AVOID BEING OVERLY FAMILIAR WITH CUSTOMERS

This problem can be hard to overcome if it is a personality trait. Some people are simply overly familiar with their customers. Relationships develop over time, not in the first few seconds of an encounter. 

I visited a coffee shop near my office a while back and the woman behind the counter asked me where I worked. When I told her, she announced that she didn't like on of the women who worked in my business. She raved on for a few minutes until I stopped her, telling her politely that she was talking about my wife. I then walked out, never to return. Such a silly thing to do. She is entitled to her opinions, of course, but if she starts talking about someone from my office, there is a good chance that they are someone I like and respect. 

Another example of this is those people who call you and try to sell you something. The conversation starts with no introduction other than a few questions about how your day is going. As they may be a customer you answer them courteously, but the point to the call seems a long way off and finally, when prompted, they tell you who they are and what they are trying to sell you. 

Some sales representative are like this as well. You meet them once and then they act as if they are your best friend. Over-familiarity can vary from annoying to downright scary. Your customers should set the familiarity boundary and this should always be honoured and respected. 

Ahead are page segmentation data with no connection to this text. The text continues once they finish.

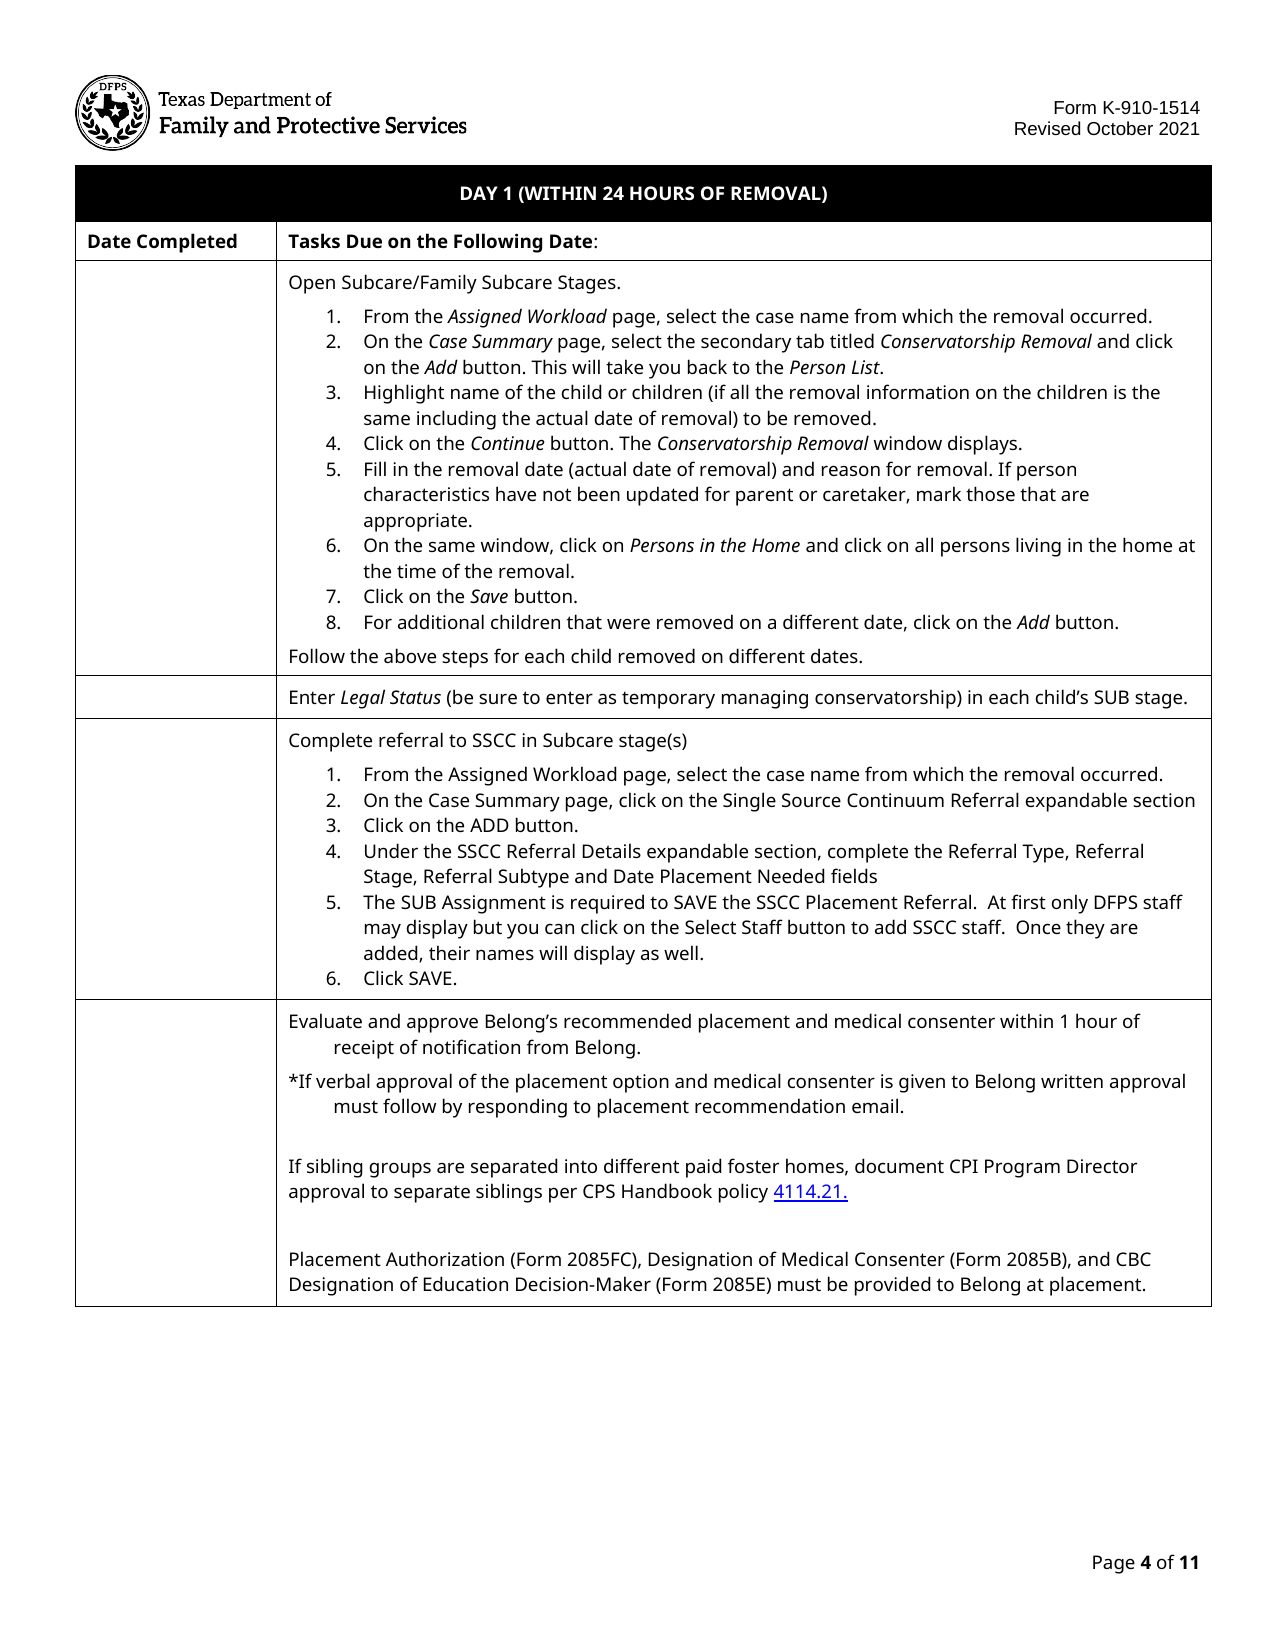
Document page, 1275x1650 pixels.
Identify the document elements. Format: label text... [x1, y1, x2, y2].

picture [75, 75, 467, 151]
table_cell [76, 1000, 276, 1306]
table_cell Complete referral to SSCC in Subcare stage(s) From the Assigned Workload page, select the case name from which the removal occurred. On the Case Summary page, click on the Single Source Continuum Referral expandable section Click on the ADD button. Under the SSCC Referral Details expandable section, complete the Referral Type, Referral Stage, Referral Subtype and Date Placement Needed fields The SUB Assignment is required to SAVE the SSCC Placement Referral. At first only DFPS staff may display but you can click on the Select Staff button to add SSCC staff. Once they are added, their names will display as well. Click SAVE. [277, 719, 1211, 999]
table_cell Evaluate and approve Belong’s recommended placement and medical consenter within 1 hour of receipt of notification from Belong. *If verbal approval of the placement option and medical consenter is given to Belong written approval must follow by responding to placement recommendation email. If sibling groups are separated into different paid foster homes, document CPI Program Director approval to separate siblings per CPS Handbook policy 4114.21. Placement Authorization (Form 2085FC), Designation of Medical Consenter (Form 2085B), and CBC Designation of Education Decision-Maker (Form 2085E) must be provided to Belong at placement. [277, 1000, 1211, 1306]
table_cell Date Completed [76, 222, 276, 260]
table_cell [76, 719, 276, 999]
table_cell Enter Legal Status (be sure to enter as temporary managing conservatorship) in each child’s SUB stage. [277, 676, 1211, 718]
table_header DAY 1 (WITHIN 24 HOURS OF REMOVAL) [76, 166, 1211, 221]
table_cell Tasks Due on the Following Date: [277, 222, 1211, 260]
table_cell [76, 261, 276, 675]
table_cell [76, 676, 276, 718]
table_cell Open Subcare/Family Subcare Stages. From the Assigned Workload page, select the case name from which the removal occurred. On the Case Summary page, select the secondary tab titled Conservatorship Removal and click on the Add button. This will take you back to the Person List. Highlight name of the child or children (if all the removal information on the children is the same including the actual date of removal) to be removed. Click on the Continue button. The Conservatorship Removal window displays. Fill in the removal date (actual date of removal) and reason for removal. If person characteristics have not been updated for parent or caretaker, mark those that are appropriate. On the same window, click on Persons in the Home and click on all persons living in the home at the time of the removal. Click on the Save button. For additional children that were removed on a different date, click on the Add button. Follow the above steps for each child removed on different dates. [277, 261, 1211, 675]
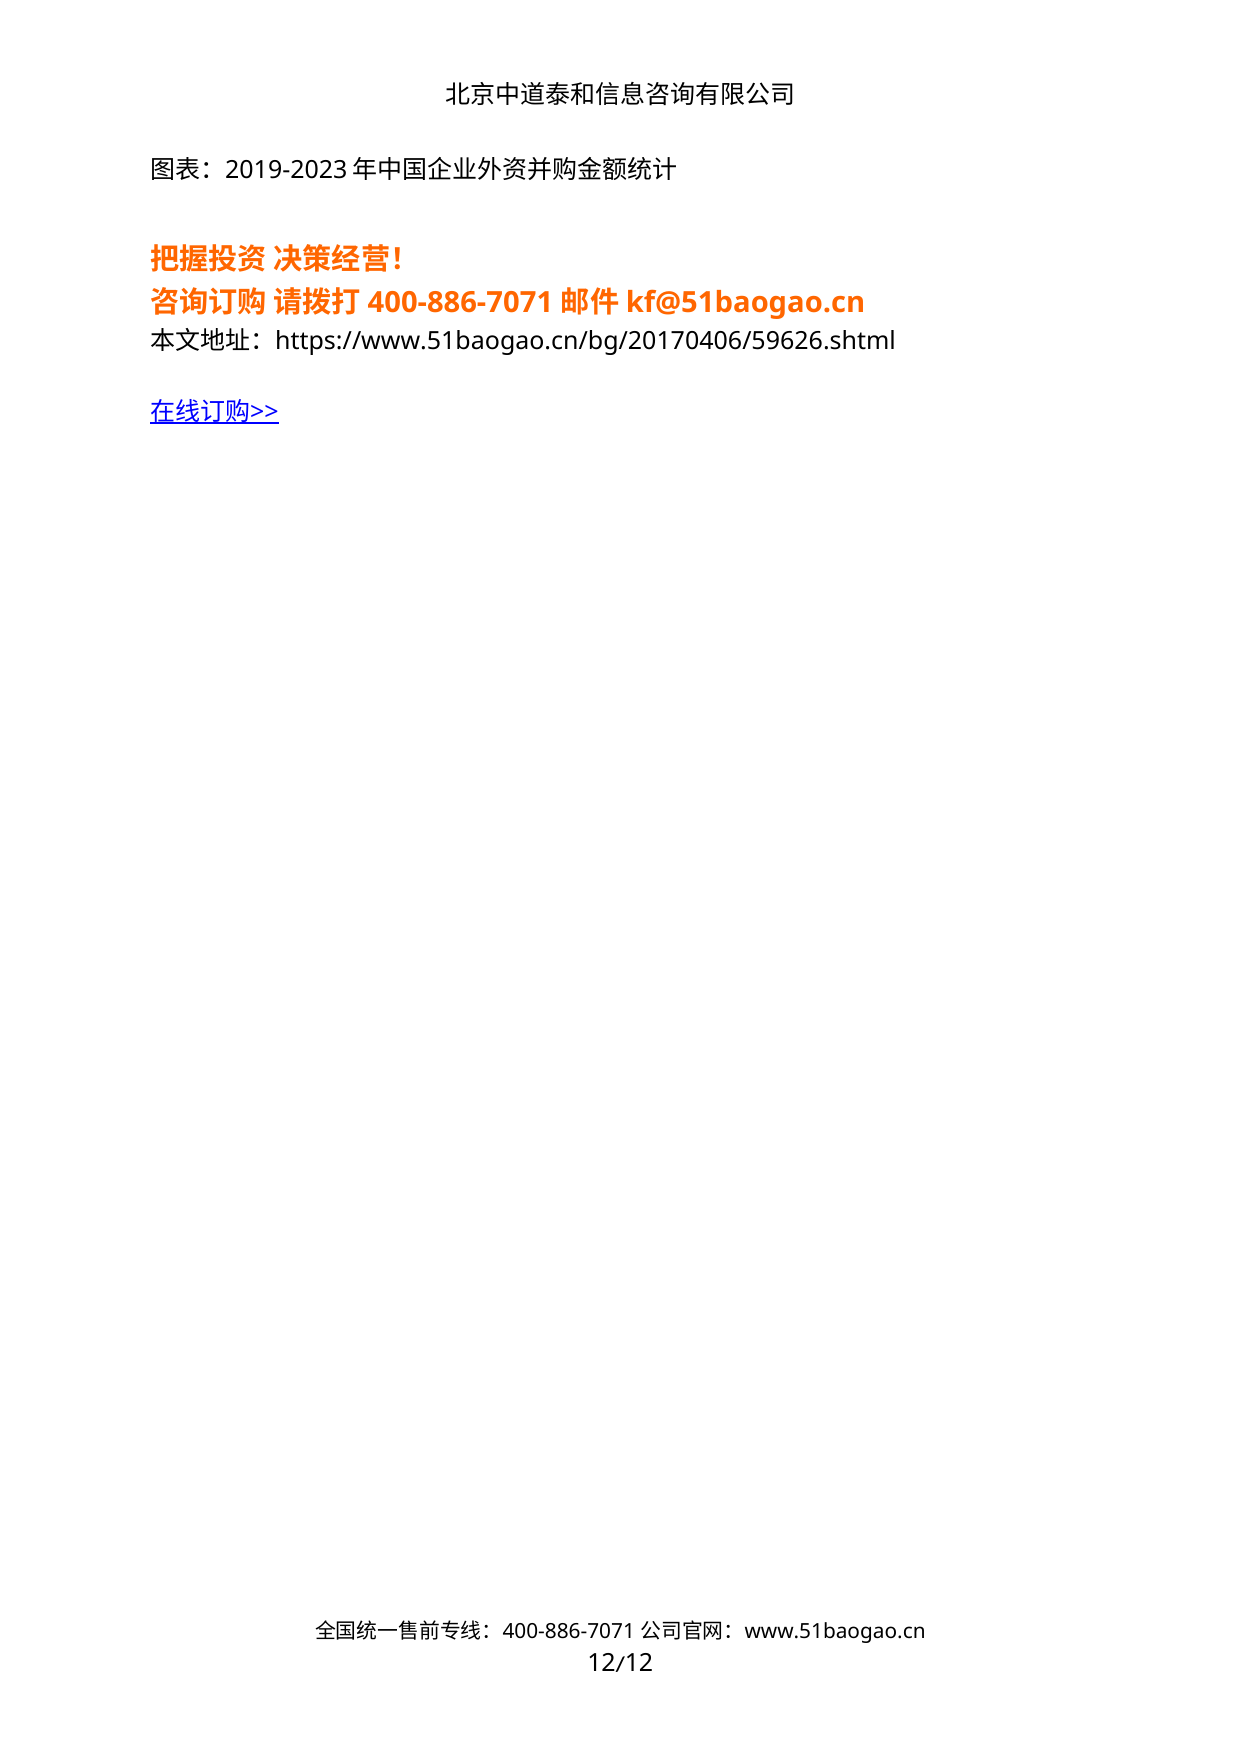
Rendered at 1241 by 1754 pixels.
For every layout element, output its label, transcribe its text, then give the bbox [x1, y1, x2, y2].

text 图表：2019-2023年中国企业外资并购金额统计 [150, 150, 1090, 186]
text 把握投资 决策经营！咨询订购 请拨打 400-886-7071 邮件 kf@51baogao.cn本文地址：https://www.51baogao.cn/bg/20170406/59626.shtml [150, 202, 1090, 357]
text 在线订购>> [150, 357, 1090, 427]
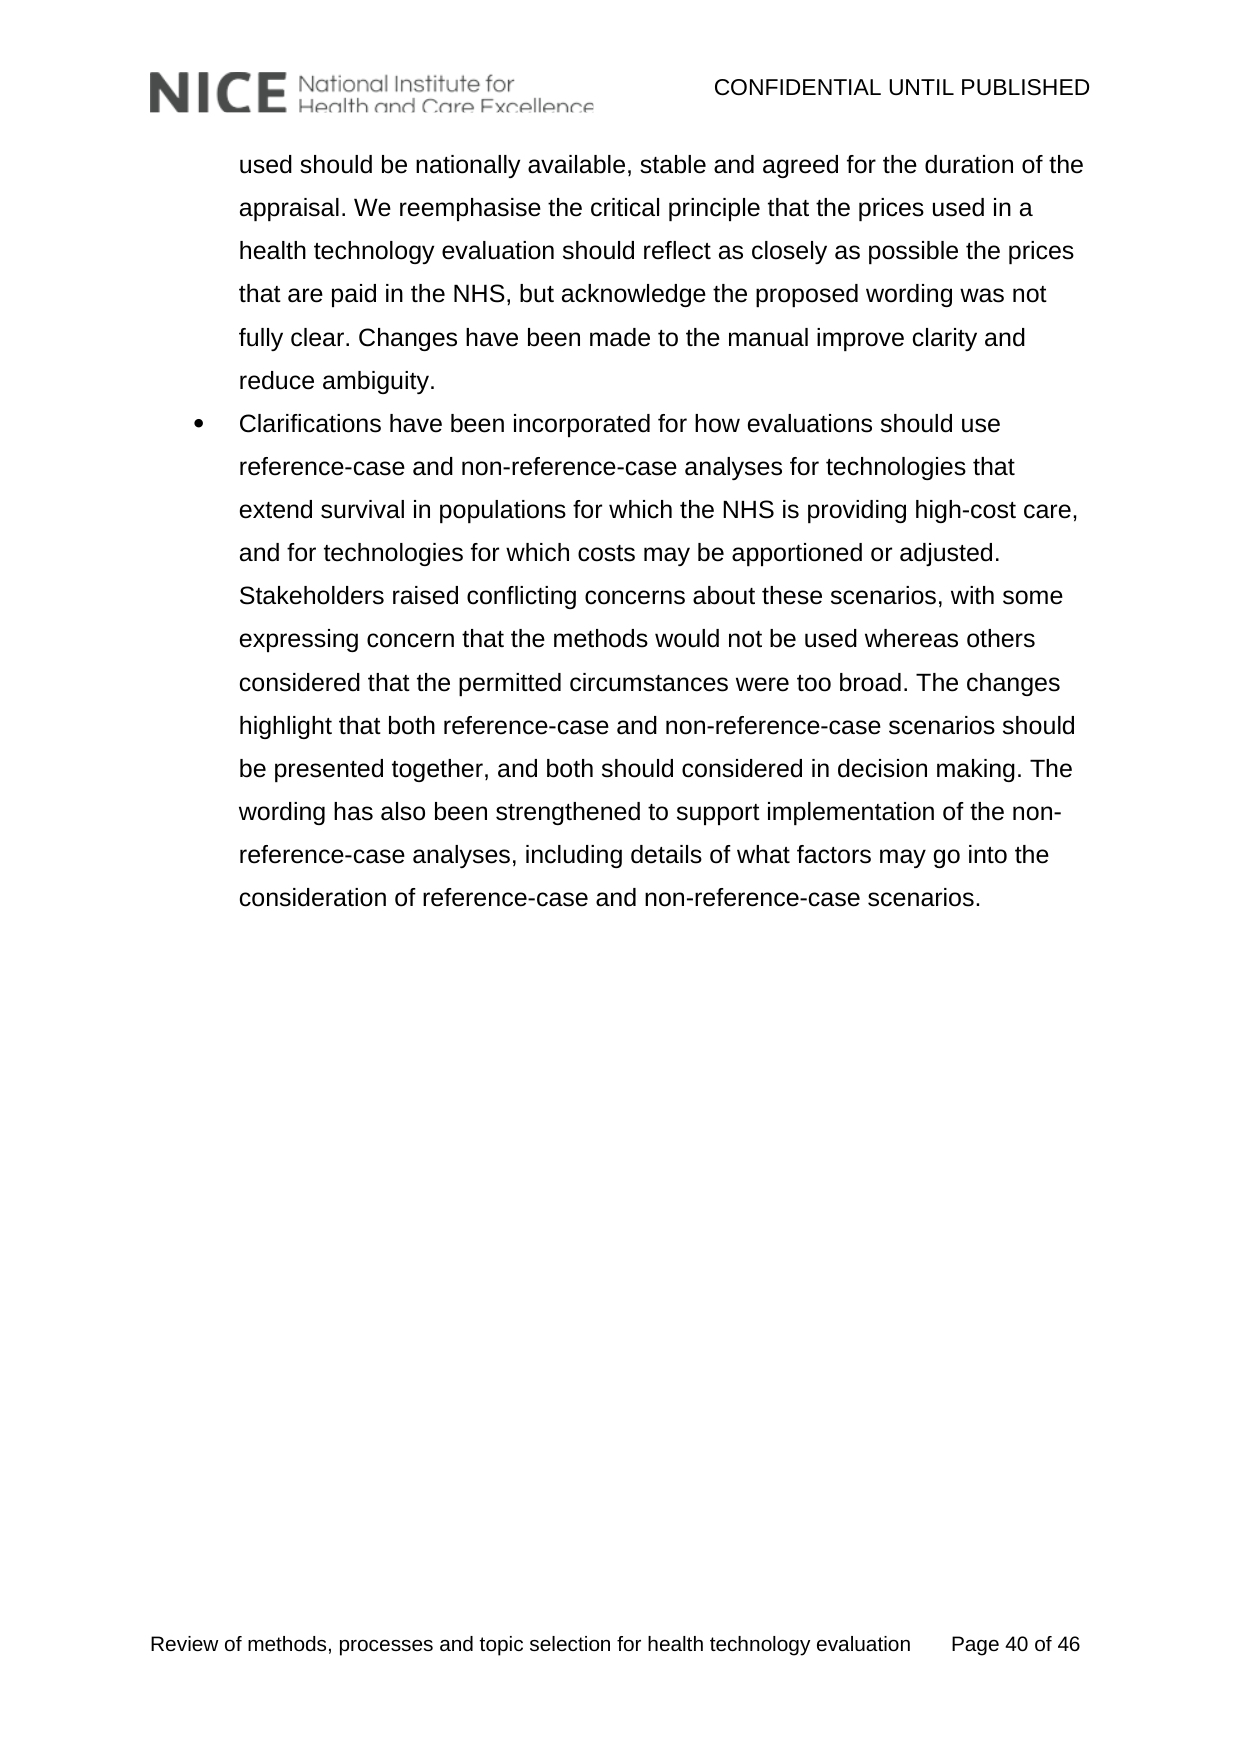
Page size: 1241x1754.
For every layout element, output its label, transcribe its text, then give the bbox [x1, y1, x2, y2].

picture [150, 72, 594, 113]
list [194, 150, 1090, 394]
text Clarifications have been incorporated for how evaluations should use reference-case and non-reference-case analyses for technologies that extend survival in populations for which the NHS is providing high-cost care, and for technologies for which costs may be apportioned or adjusted. Stakeholders raised conflicting concerns about these scenarios, with some expressing concern that the methods would not be used whereas others considered that the permitted circumstances were too broad. The changes highlight that both reference-case and non-reference-case scenarios should be presented together, and both should considered in decision making. The wording has also been strengthened to support implementation of the non-reference-case analyses, including details of what factors may go into the consideration of reference-case and non-reference-case scenarios. [194, 409, 1090, 912]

I used to dine at a particular restaurant on a fairly regular basis. They offered good food, at good prices, and the atmosphere was excellent for conducting business meetings over a meal. Over time, the staff, who were normally excellent, started to become far too familiar at inappropriate times. One time, I was discussing a new project with a prospective client. There were papers all over the table and we were talking quite intensely when the head waiter came over with a glass of wine. He sat down at our table and began to complain about how bad business was. What was worse, he wouldn't leave. My prospective client was clearly perturbed by what was going on and kept looking at his watch. It was a very awkward situation. I finally had to ask the waiter to leave us as we had to talk business. He jumped up, slammed the chair into the table and stormed off in a huff. He virtually threw our meals at us and refused to acknowledge me as we left. The meeting was a disaster. 

I understand that this waiter was probably only trying to be friendly, but he overstepped the boundaries in too many ways. As I was a regular, he assumed that we were becoming friends. At any other time, if I was by myself, I would gladly have had a chat. His actions during this meal, though, were completely inappropriate and I didn't go back to the restaurant for years. 

I suggest that you think back to the times when you found yourself in a situation where a stranger was basically being overly familiar and how it made you feel. Then make certain that no one in your business falls into the same trap. 

Monitor your staff and make sure that the boundaries aren't overstepped, particularly in a male-female encounter. There is nothing worse than a woman going into a shop and having to put up with male attendants checking her out or chatting her up. This is way out of line and absolutely no way to interact with a customer. 

It's great to develop a friendly relationship with your customers, but there definitely have to be boundaries. I explain this to my staff, especially if they are young and still feeling their way in the corporate world. 

Some people have a problem with the server-customer relationship. They either feel inferior or they dislike serving people. Be on the lookout for this kind of attitude, as it can do your business a lot of damage. Find people who enjoy serving and hang on them. They are worth their weight in gold.